Have put a game in it and it says 'Your HDD has insufficient memory you need 419mb to complete the set up, free some memory then blah blah blah!'
He's messed with the internal memory card set up umpteen times, and i've read the book (girls do!) but still no wiser. 
Can anyone help? 
Tony ... where are ya? You know about these things!


----------



## Anthony Reid (Jan 1, 2002)

> Some users of the North American version of Ratchet & Clank® Future: Tools of Destruction™ may encounter the following error message when attempting to load the game for the first time:
> 
> Your HDD has insufficient space, you need 419 MB in order to initialize the set up of this game.

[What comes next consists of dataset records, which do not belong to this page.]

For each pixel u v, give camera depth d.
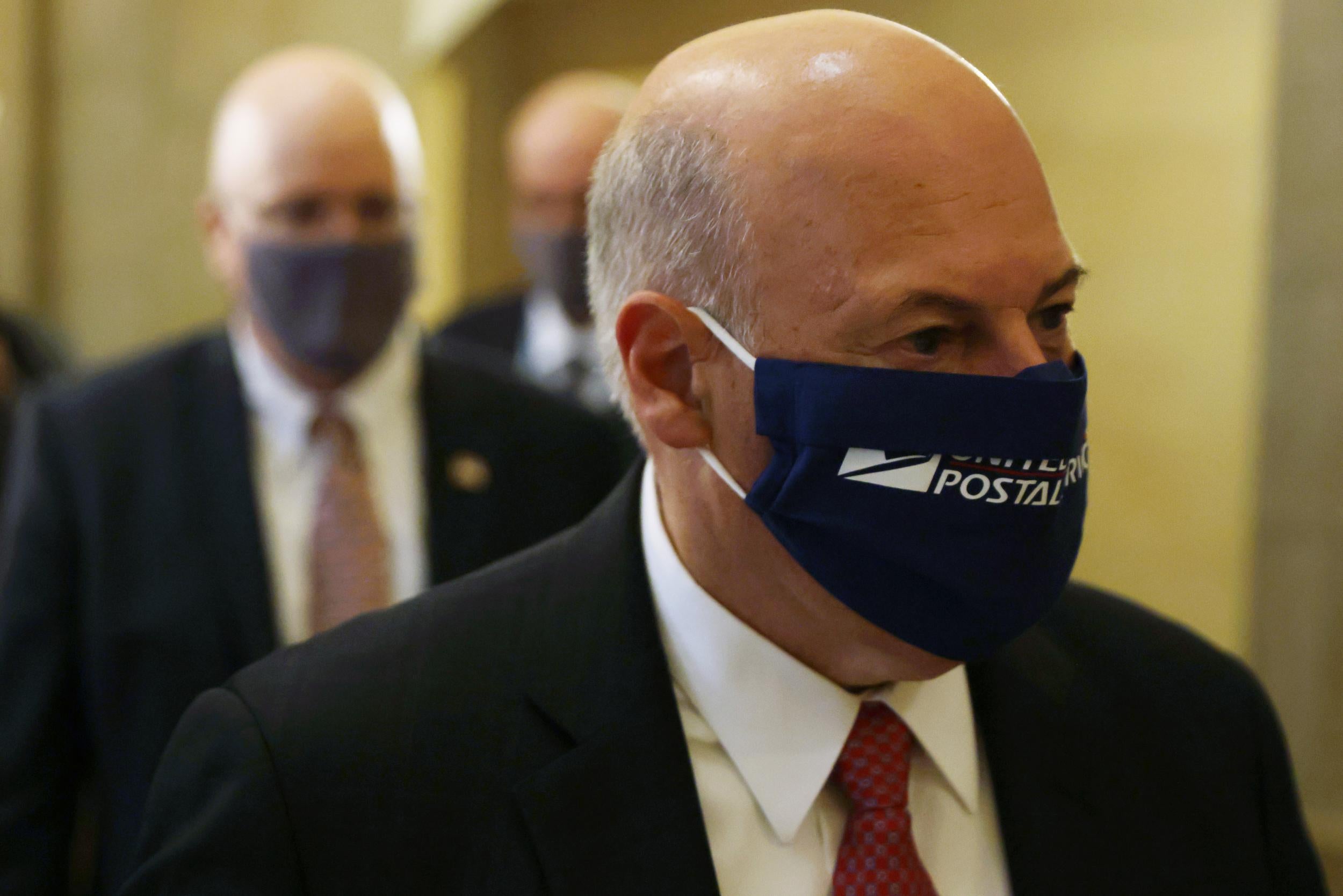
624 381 1.29
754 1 5.87
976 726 1.33
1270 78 4.73
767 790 1.23
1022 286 1.08
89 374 2.42
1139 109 5.12
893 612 1.16
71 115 4.91
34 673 2.13
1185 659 1.43
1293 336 3.59
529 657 1.30
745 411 1.17
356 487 2.37
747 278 1.14
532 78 6.43
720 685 1.26
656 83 1.25
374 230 2.40
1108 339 5.23
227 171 2.42
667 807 1.20
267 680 1.31
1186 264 5.09
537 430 2.49
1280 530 3.63
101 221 4.91
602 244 1.30
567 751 1.23
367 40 5.38
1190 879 1.28
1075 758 1.31
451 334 4.27
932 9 5.37
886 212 1.08
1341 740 3.56
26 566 2.19
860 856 1.21
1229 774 1.36
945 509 1.12
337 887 1.19
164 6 4.93
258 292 2.36
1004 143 1.10
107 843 2.10
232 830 1.21
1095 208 5.21
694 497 1.24
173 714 2.13
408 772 1.23
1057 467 1.11
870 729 1.25
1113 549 5.25
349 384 2.38
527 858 1.19
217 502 2.25
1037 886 1.24
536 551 1.43
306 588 2.30
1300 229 3.57
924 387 1.09
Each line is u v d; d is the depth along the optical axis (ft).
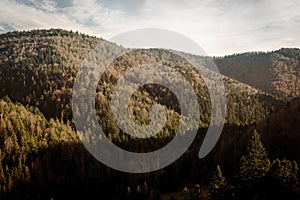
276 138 351.87
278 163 238.27
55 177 380.78
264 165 242.17
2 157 388.16
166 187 383.86
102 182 388.57
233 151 368.27
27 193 352.28
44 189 366.84
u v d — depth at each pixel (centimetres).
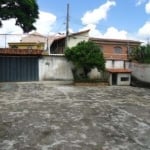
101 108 1039
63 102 1157
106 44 3069
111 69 2045
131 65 2311
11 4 1953
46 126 754
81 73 2155
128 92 1565
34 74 2097
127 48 3012
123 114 938
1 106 1043
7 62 2033
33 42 3066
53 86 1788
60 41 2897
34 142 616
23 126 749
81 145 599
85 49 1977
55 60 2142
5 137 649
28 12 2062
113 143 616
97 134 686
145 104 1157
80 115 905
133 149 577
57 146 591
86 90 1612
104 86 1900
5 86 1741
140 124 798
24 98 1248
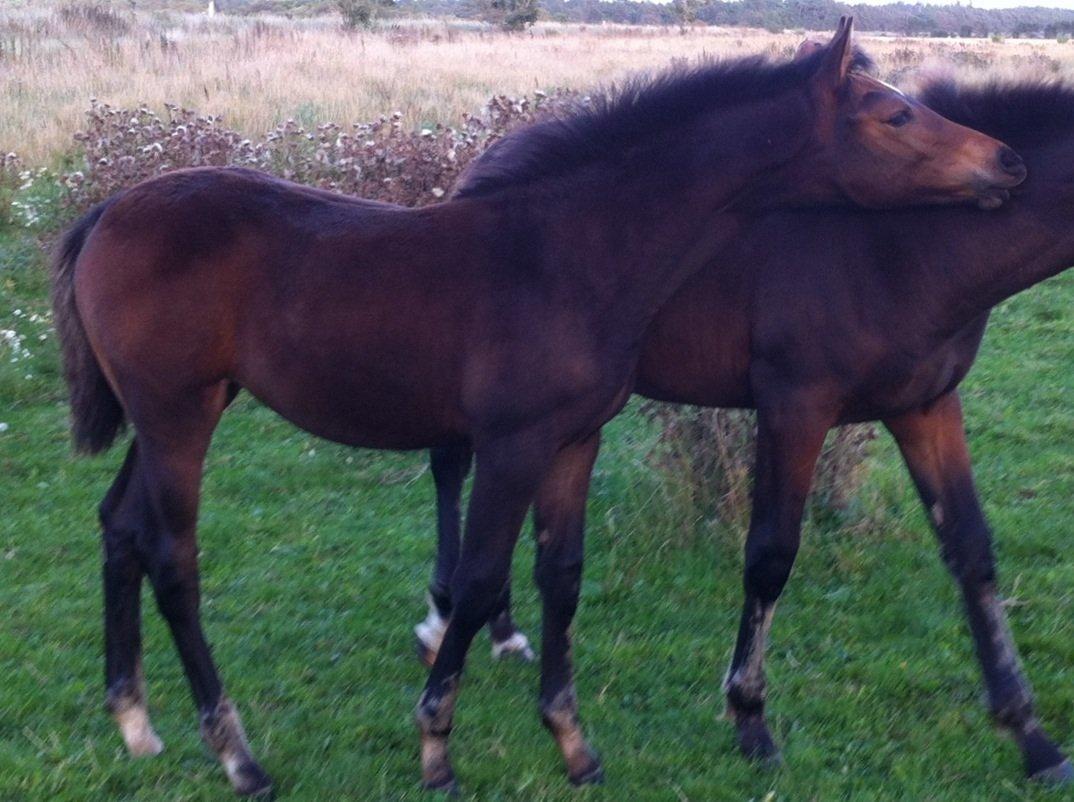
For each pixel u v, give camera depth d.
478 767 3.39
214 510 5.26
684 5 35.31
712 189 3.17
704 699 3.83
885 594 4.52
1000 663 3.48
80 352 3.43
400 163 6.93
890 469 5.42
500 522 3.11
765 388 3.54
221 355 3.28
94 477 5.56
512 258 3.11
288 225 3.26
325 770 3.33
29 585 4.46
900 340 3.37
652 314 3.22
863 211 3.36
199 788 3.23
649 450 5.10
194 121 8.63
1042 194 3.25
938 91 3.51
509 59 18.16
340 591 4.54
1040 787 3.33
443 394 3.17
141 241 3.23
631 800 3.26
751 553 3.53
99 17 21.58
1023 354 7.47
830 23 32.44
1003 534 4.93
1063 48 23.38
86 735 3.48
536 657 4.15
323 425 3.35
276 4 42.69
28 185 8.96
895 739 3.60
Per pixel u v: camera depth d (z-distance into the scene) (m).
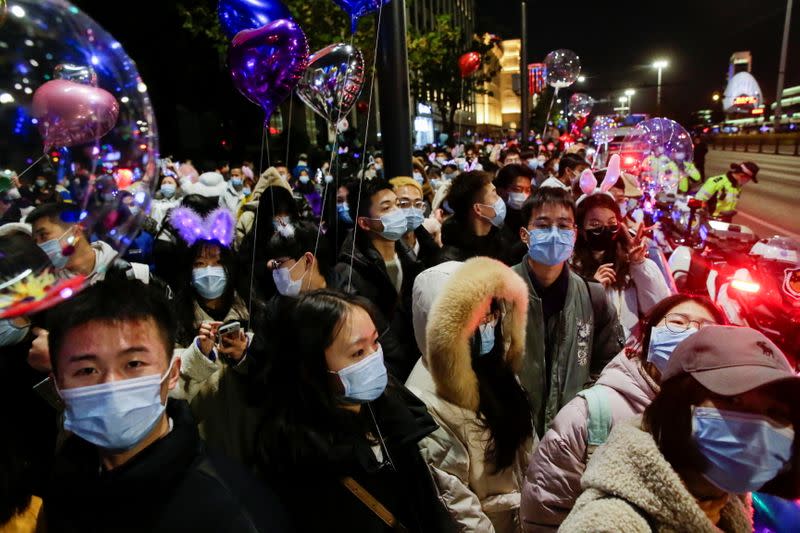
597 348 2.79
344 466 1.67
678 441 1.25
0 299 1.06
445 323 2.01
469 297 1.99
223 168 14.06
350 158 9.61
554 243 2.57
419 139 35.28
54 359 1.31
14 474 1.47
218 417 2.12
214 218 2.71
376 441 1.86
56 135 1.14
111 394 1.28
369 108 3.42
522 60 16.42
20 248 1.07
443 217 5.25
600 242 3.21
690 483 1.30
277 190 3.74
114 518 1.27
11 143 1.10
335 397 1.76
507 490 2.17
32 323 1.94
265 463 1.73
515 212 4.80
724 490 1.26
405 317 3.23
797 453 1.21
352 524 1.68
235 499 1.32
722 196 8.03
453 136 22.48
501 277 2.05
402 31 4.21
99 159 1.20
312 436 1.68
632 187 5.87
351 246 3.60
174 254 2.64
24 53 1.11
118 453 1.33
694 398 1.24
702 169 13.19
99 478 1.30
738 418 1.18
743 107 59.94
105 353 1.28
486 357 2.12
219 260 2.64
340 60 3.01
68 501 1.32
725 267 4.07
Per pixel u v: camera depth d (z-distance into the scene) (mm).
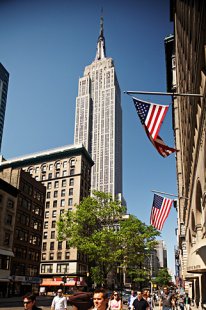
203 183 16953
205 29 11289
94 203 36094
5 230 50906
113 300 12898
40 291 69375
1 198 50938
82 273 72938
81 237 35344
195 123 17562
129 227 35094
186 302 25172
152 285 59562
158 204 22781
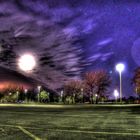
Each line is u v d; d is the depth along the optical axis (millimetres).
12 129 12430
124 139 9422
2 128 12852
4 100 154000
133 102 95562
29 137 9844
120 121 16922
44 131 11656
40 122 16281
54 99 162500
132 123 15531
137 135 10438
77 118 19609
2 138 9602
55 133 10992
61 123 15586
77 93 141125
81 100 139250
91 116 21828
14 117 20766
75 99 140375
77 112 28391
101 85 135500
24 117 20688
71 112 28297
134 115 22750
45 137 9859
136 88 75688
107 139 9414
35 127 13344
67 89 144625
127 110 32250
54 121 16984
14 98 156000
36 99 162250
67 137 9867
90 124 14961
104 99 135125
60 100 148500
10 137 9844
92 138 9641
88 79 136750
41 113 26422
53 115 23250
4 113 26375
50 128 12898
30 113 26266
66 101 135250
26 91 162125
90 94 136125
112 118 19547
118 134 10703
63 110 33156
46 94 152625
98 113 26203
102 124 14945
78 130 12055
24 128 12859
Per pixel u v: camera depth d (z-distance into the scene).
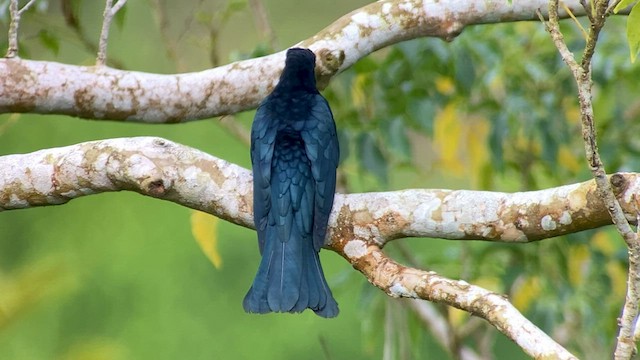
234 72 8.74
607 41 11.16
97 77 8.47
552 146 11.22
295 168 7.82
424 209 7.31
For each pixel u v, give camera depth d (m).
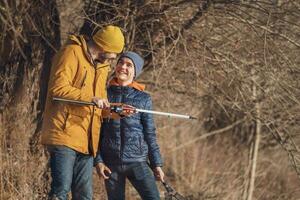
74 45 7.00
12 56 10.58
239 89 11.53
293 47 11.25
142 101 7.38
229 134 16.06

Please create some free space and try again.
> 
> ...


----------



## Ceri. (Sep 6, 2004)

Thanks Tony, knew you'd be able to help! Techy wizzard that y'are! 
Will update ya in a bit! Thanks again


----------



## Ceri. (Sep 6, 2004)

Oh and get a tee shirt on, you'll freeze!


----------



## Ceri. (Sep 6, 2004)

Thank you Tony, all sorted.


----------



## Anthony Reid (Jan 1, 2002)

no worries - its a bug with the software... not the PS3


----------